After downloading, run the following command to launch the inference task (if running on a single device, prima.cpp degrades to llama.cpp):
```shell
./llama-cli -m download/qwq-32b-q4_k_m.gguf -c 1024 -p "what is edge AI?" -n 256 -ngl 30
```
> Adjust `-ngl` according to your VRAM capacity. Here, the VRAM is 11 GiB, so setting `-ngl` to a maximum of 30 will not cause GPU to OOM. If there is no GPU, just ignore it. For other parameters, please refer to [llama.cpp](https://github.com/ggml-org/llama.cpp).
### Run on Multiple Devices
To run on more home devices, first connect them to the same local Wi-Fi.
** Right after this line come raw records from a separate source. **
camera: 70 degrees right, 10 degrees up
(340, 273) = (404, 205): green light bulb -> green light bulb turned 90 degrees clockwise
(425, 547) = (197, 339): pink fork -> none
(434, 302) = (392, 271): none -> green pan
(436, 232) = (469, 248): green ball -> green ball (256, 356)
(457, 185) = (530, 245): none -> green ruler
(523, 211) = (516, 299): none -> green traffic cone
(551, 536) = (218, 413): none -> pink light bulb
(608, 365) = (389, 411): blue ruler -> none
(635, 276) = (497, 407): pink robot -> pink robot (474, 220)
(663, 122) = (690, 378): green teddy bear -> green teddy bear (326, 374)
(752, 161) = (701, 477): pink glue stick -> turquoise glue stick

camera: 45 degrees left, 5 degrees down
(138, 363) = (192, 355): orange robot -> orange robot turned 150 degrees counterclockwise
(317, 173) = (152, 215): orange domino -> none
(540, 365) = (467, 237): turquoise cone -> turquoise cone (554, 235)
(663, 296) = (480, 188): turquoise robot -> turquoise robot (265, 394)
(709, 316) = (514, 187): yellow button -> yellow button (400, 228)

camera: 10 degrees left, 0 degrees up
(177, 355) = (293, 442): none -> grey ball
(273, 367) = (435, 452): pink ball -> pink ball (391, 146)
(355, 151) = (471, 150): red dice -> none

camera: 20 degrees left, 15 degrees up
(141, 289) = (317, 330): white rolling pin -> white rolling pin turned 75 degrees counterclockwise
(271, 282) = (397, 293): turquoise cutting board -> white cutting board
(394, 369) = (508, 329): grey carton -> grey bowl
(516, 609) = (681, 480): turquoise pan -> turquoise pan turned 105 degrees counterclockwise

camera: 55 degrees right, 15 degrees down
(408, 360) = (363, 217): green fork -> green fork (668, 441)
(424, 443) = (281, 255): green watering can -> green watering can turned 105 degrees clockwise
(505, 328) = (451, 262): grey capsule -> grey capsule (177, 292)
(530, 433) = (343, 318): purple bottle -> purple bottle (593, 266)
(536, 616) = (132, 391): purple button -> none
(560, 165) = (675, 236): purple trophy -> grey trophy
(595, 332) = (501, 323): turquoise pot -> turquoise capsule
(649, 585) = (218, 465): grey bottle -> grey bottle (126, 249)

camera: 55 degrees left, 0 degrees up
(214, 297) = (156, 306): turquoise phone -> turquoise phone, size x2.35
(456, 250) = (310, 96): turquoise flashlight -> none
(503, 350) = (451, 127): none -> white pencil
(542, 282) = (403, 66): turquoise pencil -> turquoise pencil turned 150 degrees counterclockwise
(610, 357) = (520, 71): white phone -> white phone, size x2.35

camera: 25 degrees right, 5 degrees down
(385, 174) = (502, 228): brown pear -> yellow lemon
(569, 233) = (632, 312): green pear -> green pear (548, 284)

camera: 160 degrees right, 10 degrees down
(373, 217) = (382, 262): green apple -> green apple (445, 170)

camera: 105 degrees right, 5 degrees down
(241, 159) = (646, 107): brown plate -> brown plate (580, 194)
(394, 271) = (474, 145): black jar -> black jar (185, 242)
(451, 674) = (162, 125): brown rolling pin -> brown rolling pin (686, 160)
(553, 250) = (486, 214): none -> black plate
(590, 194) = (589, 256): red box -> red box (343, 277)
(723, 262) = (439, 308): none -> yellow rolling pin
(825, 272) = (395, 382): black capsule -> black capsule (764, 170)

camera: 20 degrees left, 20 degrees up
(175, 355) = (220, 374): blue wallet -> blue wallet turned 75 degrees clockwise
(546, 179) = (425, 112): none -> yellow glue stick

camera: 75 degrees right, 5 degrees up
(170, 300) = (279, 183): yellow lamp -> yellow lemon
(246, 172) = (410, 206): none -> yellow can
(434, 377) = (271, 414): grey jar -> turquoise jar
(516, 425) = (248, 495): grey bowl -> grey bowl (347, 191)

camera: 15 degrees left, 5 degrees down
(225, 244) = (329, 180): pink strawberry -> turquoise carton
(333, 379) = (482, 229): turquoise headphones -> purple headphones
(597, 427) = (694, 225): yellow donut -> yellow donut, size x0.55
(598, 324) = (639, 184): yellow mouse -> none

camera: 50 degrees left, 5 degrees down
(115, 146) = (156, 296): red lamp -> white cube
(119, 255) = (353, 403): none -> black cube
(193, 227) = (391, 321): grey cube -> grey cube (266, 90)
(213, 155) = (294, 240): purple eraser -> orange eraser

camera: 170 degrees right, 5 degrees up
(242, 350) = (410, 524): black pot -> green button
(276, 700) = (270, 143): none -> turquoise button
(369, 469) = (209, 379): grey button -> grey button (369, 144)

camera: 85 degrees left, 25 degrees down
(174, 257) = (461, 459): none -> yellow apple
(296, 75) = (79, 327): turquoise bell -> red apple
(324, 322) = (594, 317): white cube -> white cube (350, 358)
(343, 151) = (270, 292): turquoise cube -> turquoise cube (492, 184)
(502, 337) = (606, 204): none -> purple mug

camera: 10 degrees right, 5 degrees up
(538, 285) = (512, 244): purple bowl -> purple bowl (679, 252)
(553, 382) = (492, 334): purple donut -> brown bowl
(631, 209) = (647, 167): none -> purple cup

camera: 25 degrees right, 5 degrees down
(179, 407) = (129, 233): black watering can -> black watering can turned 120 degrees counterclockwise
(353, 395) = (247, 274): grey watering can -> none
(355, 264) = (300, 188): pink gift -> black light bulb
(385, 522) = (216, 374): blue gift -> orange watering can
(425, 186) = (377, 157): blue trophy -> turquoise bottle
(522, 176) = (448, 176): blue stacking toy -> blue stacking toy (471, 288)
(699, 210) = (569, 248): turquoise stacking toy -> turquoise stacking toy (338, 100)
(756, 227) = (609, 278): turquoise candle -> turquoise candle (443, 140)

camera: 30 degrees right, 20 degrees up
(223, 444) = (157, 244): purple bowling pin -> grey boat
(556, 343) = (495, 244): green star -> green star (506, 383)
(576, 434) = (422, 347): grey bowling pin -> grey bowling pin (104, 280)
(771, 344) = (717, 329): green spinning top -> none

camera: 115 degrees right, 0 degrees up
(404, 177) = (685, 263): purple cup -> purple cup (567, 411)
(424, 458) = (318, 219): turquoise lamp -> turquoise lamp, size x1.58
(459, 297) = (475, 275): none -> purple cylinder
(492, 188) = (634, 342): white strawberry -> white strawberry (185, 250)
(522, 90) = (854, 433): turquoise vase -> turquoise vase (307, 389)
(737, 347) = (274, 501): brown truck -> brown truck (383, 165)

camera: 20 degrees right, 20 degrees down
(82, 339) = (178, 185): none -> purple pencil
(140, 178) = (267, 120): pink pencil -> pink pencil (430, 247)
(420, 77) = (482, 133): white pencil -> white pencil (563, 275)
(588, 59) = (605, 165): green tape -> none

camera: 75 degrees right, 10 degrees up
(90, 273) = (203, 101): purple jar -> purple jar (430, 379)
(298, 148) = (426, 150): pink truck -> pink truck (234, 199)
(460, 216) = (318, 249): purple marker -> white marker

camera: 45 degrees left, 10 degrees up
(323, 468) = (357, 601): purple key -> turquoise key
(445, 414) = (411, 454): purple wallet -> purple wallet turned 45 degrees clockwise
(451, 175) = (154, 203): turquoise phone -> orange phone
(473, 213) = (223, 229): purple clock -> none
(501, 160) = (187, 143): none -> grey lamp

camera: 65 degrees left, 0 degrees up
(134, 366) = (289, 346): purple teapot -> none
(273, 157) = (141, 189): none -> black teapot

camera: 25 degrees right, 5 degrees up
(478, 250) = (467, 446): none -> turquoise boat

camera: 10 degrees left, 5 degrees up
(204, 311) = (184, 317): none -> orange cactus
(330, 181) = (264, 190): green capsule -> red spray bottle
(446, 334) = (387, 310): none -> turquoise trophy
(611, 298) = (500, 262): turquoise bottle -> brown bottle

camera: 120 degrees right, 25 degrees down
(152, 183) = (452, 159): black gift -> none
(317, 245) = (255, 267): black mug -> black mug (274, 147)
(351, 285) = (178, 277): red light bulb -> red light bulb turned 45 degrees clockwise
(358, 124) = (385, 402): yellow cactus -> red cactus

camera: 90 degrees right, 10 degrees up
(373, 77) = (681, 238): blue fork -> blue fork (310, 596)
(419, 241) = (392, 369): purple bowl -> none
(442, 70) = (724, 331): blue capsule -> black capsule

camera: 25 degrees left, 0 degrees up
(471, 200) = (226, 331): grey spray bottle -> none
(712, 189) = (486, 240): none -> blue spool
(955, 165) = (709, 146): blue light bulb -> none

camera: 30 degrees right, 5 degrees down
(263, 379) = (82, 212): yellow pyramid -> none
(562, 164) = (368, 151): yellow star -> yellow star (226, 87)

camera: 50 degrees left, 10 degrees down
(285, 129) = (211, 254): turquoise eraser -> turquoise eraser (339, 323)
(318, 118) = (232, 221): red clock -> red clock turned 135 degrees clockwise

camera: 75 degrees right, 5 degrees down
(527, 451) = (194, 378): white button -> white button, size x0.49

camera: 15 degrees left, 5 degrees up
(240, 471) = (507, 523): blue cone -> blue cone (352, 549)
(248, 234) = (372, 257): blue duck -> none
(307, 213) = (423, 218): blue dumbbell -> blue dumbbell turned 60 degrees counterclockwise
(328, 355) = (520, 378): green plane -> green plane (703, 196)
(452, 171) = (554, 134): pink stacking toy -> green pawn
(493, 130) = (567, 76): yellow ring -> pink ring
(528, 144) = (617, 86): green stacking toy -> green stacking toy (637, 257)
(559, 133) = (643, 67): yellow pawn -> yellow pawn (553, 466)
For example, assume we have 4 devices with IP addresses and ranks as follows:
- Rank 0: 192.168.1.2 (act as the head device, which initiates the request)
- Rank 1: 192.168.1.3 (worker device with 8 GiB VRAM)
- Rank 2: 192.168.1.4 (worker device with 11 GiB VRAM)
- Rank 3: 192.168.1.5 (worker device)
These devices communicate in a ring structure and they can run multiple rounds to predict one token.
```mermaid
graph LR;
Rank0["Rank 0 (192.168.1.2)"] --> Rank1["Rank 1 (192.168.1.3)"];
Rank1 --> Rank2["Rank 2 (192.168.1.4)"];
Rank2 --> Rank3["Rank 3 (192.168.1.5)"];
Rank3 --> Rank0;
```
> **NOTE:** This ring communication is a communication overlay, not the physical topology. These devices are physically fully connected because they all connect to the same Wi-Fi.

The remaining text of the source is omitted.